- **Butir Tugas 1**
Salin tanpa perubahan bagian ulasan buku tentang motivasi diri yang terletak antara "Merry Riana mengatakan, pada" dan "kesukaannya (halaman 7).", kedua ujungnya ikut disalin.
- **Butir Tugas 2**
Sebutkan semua jenis data buku yang dicantumkan dalam ulasan buku tentang motivasi diri sebelum ulasannya dimulai.
- **Butir Tugas 3**
Teruskan ulasan buku tentang motivasi diri mulai dari kalimat terakhir yang tercantum.

Motivator Sejati adalah Diri Sendiri

Dimuat di Koran Jakarta Edisi 12 Oktober 2016 




Judul               : Saya Motivator Diri Saya Sendiri
Penulis             : Sifra Susi Langi dan Fransisca Supandi
Penerbit           : Change
Cetakan           : Pertama, Februari 2016                                    
Tebal               : 222 Halaman
ISBN               : 978-602-372-079-8 

        Motivasi bagian terpenting pergerakan manusia. Tanpanya,  pergerakan tidak akan pernah terjadi dan hampir mustahil muncul sesuatu  dari tangan manusia. Motivasi merupakan dorongan dari dalam dan luar diri seseorang. Dia merangsang hasrat dan energi untuk terus-menerus berkomitmen bekerja, berbuat, dan melakukan sesuatu demi tujuan.
      Merry Riana mengatakan, pada halaman pertama buku, “Motivasi merupakan sebuah musik dalam kehidupan. Orang bermotivasi memiliki alasan kuat untuk sukses.” Muncullah ‘motivator beo’ untuk meraih keuntungan berlipat. Mencipta menjadi kurang penting karena dengan mengutip saja sudah bisa menjadi kaya.
       Namun ada motivator sejati sesuai dengan passion yang  menjunjung tinggi nilai-nilai hidup. Tindakannya memotivasi atau membangkitkan semangat orang lain dan diri sendiri. Dia selalu dapat menampilkan diri kepada orang lain sesuai dengan apa adanya tanpa harus berkedok atau menutup-nutupi kondisi riil. Lalu benarkah setiap individu butuh motivasi? Jawabannya, manusia tidak perlu dimotivasi kalau mengerjakan kesukaannya (halaman 7).
     Meskipun demikian, mau tak mau harus diakui bersama bahwa kadang manusia sering menghadapi masalah dan cobaan. Saat itu dia berada dalam titik terlemah karena merasa lemah secara fisik, mental, dan terlebih emosional. Untuk itu seseorang memerlukan semacam ‘vitamin’ tambahan berupa dorongan membangkitkan semangat.

- **Catatan tersimpan**
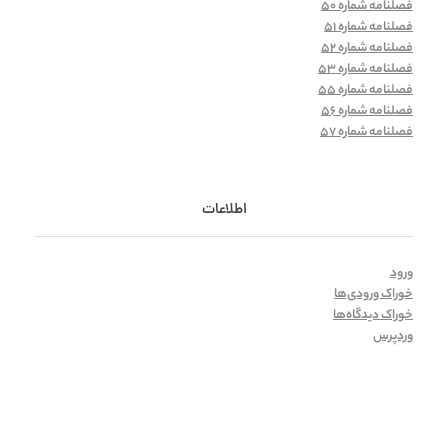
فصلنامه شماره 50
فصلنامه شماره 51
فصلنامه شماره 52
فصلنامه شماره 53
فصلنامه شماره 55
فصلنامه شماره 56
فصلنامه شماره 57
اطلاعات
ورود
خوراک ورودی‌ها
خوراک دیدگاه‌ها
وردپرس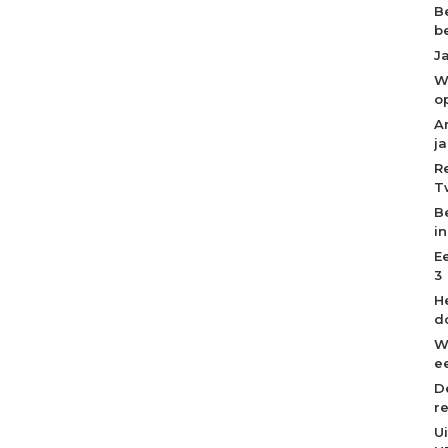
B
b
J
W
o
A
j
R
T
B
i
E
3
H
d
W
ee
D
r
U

- **Hasil Tugas 1**
Merry Riana mengatakan, pada halaman pertama buku, “Motivasi merupakan sebuah musik dalam kehidupan. Orang bermotivasi memiliki alasan kuat untuk sukses.” Muncullah ‘motivator beo’ untuk meraih keuntungan berlipat. Mencipta menjadi kurang penting karena dengan mengutip saja sudah bisa menjadi kaya.
       Namun ada motivator sejati sesuai dengan passion yang  menjunjung tinggi nilai-nilai hidup. Tindakannya memotivasi atau membangkitkan semangat orang lain dan diri sendiri. Dia selalu dapat menampilkan diri kepada orang lain sesuai dengan apa adanya tanpa harus berkedok atau menutup-nutupi kondisi riil. Lalu benarkah setiap individu butuh motivasi? Jawabannya, manusia tidak perlu dimotivasi kalau mengerjakan kesukaannya (halaman 7).

- **Hasil Tugas 2**
Judul, Penulis, Penerbit, Cetakan, Tebal, ISBN

- **Hasil Tugas 3**
       Beberapa orang berputus asa sering nekat bunuh diri atau menjadi kalap melukai orang lain. Lainnya, menjadi apatis. Ada pula orang yang bermanifestasi pasrah total gara-gara putus asa dengan membuat klaim diri, “Bukan takdir saya.” Semua perasaan buruk yang tidak dikelola dengan baik dan tidak berhasil dinetralisasi perlahan menjadi bongkahan bonggol akar negatif.
        Gagal adalah tabu sehingga ada orang memilih berkata, “Sukses yang tertunda” (halaman 125). Setiap orang pasti pernah gagal, bingung, takut, ditolak, dianiaya, miskin, kecewa, marah, cemburu, sedih, dan bahkan putus asa. Ini bisa karena harapannya tidak terwujud.
      Semua perasaan ini membuat tidak percaya diri untuk melangkah dan menjadikan motivator sebagai pelarian baik untuk sekadar berkonsultasi atau minta pencerahan. Semua  tidak ada salahnya. Kehilangan  kepercayaan diri bisa menjadi masalah serius yang harus dicarikan solusi.
     Manusia mempunyai pilihan dalam menyikapi persoalan hidup serta mengolah diri hingga mencapai kesadaran bahwa sesungguhnya seseorang harus bisa memotivasi diri dulu sebelum mencerna kata-kata orang lain. Tuhan sudah mengaruniai yang luar biasa berupa semangat, intuisi, dan banyak karakter. Jika semua dimanfaatkan dengan baik akan menjadi pendongkrak memperbaiki diri mencapai manusia seutuhnya.